Monday, May 7, 2012

Honesty...Honestly

In a world full of half-truths, deceit, and lies, I find myself pulled toward honesty.  I would much rather feel the sting from hearing the truth, than feel the burn of knowing something has been kept from me, or even worse, fabricated into a lie.  I take, very seriously, the value of the truth in my friendships and relationships, even in circumstances when I know the truth will hurt.  Mostly because, I also know, the truth will set you free.
Sometimes, however, honesty is a difficult thing to live up to.  Fear of hurting someone you love, can make us justify holding onto information.  Waiting for just the right moment, or the right words to present themselves, can lead to second guessing whether or not being honest is the right choice.  "What they don't know won't hurt them," and "Ignorance is bliss" become mantras that build invisible walls around our own hearts, and create barriers in our relationships.  This, of course, is my own opinion.  But it's also my experience that not sharing the truth with the people I love most, holding onto it until I "think they're ready to hear it," only makes the actual confession more painful for all parties involved.

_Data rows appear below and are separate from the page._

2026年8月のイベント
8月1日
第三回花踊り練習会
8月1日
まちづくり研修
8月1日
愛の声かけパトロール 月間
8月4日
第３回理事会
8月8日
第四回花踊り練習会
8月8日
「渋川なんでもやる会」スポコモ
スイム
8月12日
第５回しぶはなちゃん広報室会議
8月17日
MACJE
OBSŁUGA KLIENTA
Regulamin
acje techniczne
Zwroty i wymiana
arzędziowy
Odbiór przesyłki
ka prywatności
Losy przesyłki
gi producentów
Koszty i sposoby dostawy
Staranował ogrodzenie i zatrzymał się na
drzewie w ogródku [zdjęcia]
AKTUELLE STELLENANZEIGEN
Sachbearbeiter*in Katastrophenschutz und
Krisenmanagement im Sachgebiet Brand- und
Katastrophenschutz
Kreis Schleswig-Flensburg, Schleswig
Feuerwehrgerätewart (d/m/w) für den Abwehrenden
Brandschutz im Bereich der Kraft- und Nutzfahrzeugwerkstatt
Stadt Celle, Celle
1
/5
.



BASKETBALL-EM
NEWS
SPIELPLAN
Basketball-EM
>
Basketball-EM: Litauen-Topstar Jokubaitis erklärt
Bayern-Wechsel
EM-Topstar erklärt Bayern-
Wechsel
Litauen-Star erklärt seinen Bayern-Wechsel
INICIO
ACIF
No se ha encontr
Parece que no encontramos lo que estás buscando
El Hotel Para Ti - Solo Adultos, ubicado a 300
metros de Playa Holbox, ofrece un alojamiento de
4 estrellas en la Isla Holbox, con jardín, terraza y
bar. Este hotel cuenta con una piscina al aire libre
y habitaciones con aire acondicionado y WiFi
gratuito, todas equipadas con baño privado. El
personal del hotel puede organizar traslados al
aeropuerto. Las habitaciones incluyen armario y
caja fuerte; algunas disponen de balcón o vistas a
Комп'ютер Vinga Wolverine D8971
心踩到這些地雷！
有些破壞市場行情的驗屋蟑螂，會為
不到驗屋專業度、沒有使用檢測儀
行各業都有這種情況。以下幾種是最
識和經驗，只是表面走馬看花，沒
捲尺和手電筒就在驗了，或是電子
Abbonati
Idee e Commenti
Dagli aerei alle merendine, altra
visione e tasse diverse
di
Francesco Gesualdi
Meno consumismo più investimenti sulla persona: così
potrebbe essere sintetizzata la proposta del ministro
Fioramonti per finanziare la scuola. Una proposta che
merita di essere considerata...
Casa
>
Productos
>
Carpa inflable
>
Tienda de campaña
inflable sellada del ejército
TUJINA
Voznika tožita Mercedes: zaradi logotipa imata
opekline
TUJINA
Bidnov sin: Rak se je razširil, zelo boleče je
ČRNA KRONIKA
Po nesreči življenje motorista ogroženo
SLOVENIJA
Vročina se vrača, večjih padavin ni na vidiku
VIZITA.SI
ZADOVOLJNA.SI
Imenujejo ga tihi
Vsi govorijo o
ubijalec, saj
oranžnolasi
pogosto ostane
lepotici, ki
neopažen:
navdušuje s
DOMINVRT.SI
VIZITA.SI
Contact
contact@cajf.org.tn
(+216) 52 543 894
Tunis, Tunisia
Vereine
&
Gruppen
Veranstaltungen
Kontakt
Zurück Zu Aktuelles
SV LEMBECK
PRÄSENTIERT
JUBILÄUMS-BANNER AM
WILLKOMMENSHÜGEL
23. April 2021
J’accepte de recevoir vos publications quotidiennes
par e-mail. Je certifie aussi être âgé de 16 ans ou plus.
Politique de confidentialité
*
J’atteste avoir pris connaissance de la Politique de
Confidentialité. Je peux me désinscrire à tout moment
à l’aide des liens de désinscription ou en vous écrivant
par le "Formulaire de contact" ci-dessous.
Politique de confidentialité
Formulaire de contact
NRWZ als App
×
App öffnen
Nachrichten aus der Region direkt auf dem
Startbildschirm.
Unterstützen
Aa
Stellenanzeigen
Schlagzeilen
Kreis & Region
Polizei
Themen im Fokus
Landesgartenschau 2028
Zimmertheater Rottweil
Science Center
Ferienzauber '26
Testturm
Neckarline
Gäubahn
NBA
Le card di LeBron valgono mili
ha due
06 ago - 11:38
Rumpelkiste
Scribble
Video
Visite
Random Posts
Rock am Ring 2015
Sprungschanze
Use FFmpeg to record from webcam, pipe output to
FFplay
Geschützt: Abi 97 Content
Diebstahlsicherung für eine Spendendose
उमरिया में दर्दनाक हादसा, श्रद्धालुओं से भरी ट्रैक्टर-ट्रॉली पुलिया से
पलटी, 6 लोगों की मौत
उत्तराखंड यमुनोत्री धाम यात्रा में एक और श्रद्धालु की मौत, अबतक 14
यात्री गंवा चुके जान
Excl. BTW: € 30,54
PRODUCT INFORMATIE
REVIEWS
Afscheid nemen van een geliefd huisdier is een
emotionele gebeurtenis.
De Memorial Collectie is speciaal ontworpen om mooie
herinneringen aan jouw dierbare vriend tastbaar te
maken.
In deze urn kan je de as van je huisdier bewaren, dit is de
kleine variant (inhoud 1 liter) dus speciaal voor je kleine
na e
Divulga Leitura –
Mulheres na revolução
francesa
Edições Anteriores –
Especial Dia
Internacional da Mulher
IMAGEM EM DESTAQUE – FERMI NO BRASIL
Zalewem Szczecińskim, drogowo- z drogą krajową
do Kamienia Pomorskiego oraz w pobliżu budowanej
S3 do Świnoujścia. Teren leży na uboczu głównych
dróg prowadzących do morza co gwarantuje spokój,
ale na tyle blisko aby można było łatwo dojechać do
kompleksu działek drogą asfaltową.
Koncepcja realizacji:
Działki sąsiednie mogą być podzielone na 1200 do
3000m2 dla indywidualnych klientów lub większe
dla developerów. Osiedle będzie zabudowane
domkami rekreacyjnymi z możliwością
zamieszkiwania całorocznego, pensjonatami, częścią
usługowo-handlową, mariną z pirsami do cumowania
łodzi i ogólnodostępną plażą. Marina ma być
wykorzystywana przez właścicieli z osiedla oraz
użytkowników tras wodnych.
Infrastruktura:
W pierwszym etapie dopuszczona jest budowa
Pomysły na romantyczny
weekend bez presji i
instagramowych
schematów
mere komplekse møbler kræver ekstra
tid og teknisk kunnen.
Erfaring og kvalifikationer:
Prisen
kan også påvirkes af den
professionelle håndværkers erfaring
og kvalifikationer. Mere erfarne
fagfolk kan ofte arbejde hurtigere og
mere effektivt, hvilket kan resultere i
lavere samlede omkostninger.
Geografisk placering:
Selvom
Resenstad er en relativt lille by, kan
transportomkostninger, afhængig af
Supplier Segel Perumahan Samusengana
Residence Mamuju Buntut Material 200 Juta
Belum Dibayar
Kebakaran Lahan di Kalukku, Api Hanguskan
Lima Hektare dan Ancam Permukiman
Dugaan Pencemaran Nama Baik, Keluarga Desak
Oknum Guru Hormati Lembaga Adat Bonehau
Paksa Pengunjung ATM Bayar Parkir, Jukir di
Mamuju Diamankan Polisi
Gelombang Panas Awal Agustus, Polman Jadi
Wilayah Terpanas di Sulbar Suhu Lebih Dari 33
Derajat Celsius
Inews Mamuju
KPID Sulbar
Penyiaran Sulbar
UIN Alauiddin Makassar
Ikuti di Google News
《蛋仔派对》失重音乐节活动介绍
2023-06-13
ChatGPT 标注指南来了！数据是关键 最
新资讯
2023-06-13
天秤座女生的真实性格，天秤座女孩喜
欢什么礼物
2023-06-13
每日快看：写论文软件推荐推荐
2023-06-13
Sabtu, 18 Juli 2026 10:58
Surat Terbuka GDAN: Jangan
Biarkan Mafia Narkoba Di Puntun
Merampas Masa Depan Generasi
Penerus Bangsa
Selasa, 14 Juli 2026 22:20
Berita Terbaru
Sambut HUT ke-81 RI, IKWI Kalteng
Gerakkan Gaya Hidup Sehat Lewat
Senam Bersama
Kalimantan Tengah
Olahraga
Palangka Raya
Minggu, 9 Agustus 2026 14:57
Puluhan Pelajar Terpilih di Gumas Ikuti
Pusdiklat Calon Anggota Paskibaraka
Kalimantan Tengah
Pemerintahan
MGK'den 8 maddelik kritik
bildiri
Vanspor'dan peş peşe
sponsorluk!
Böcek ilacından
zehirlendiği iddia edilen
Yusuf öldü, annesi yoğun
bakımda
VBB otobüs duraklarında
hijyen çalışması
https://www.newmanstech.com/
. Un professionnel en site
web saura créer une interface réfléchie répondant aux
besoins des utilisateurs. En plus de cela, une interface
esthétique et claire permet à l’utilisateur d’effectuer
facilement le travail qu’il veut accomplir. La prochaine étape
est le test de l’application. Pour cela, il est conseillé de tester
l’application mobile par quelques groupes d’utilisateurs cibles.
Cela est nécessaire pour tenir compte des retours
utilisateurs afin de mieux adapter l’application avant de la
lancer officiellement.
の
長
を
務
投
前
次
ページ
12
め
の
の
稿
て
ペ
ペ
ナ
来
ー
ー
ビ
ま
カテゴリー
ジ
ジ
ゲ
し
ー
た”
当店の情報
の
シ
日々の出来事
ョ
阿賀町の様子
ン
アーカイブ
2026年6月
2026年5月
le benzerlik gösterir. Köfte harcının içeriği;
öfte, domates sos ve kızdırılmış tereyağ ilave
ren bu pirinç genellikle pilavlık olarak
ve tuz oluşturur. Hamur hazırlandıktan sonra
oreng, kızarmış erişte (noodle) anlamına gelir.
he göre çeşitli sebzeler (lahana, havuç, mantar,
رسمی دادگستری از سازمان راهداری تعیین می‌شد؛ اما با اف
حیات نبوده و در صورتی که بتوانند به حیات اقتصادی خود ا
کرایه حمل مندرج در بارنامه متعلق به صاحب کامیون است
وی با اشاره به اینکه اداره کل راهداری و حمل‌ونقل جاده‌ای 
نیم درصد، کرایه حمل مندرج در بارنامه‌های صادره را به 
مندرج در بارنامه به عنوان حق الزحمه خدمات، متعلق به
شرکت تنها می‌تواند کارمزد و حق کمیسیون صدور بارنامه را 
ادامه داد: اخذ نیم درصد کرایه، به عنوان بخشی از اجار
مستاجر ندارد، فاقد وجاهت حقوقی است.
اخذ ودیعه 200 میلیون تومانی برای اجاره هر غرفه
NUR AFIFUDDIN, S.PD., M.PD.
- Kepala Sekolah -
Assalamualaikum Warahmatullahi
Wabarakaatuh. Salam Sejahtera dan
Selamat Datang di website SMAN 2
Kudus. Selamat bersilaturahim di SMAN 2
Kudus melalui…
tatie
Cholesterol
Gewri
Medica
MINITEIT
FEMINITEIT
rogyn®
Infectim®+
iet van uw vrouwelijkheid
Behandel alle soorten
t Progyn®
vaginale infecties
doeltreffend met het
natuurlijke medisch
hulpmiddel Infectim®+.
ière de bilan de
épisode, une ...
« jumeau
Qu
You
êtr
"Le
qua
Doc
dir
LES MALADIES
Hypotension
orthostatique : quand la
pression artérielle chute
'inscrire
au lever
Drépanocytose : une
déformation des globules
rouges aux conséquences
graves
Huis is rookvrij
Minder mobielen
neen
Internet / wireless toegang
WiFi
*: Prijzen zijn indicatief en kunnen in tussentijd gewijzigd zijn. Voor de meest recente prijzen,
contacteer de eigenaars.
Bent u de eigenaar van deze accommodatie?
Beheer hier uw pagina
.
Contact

Perhaps I believe so vehemently in full disclosure because I have been caught off guard one too many times.  Perhaps it is because early on in my life the people around me didn't think I could "handle it," when there was big news or something serious going on.  Maybe it is because for so long I held too many secrets of my own, that once out of the bag, damaged relationships I held so dear, and changed them forever.  Whatever the reason is, it has all led me to the same place: I want to live in the reality of truth.  In my own life, with my friends and family, and in relationships, because avoiding being completely honest will only hold me back.
I'm not saying it's easy.  I have struggled recently with how to divulge information to people I care deeply about.  My justification was in "seeing exactly where things stood" and "finding a non-aggressive approach," but in reality, I was scared that what I needed to share with them, the truth, was going to hurt them and drive them away.  When I finally got up the courage to say what I needed to say, it wasn't the truth that hurt them, as much as knowing I had held onto it for so long.  Thankfully, the relationships I have built with my friends, rest on the foundation of full disclosure and honesty, and they were able to articulate how my hesitation in being completely honest affected them.
One of my favorite quotes is by Spencer Johnson, author of "Who Moved My Cheese?"  He states so simply what I have been working on so diligently in the past few years.  "Integrity is telling myself the truth.  And honesty is telling the truth to other people."  There have been moments where I have tried to convince myself of something other than the whole truth.  When I have shaped it into something that is easier for me to swallow, and made myself believe it will be easier for those around me to handle.  The truth is, it has never worked.  Either I have had to live with my own guilt of manipulating the truth, or the pain of hurting someone with those lies.  In the end, there is no integrity in that.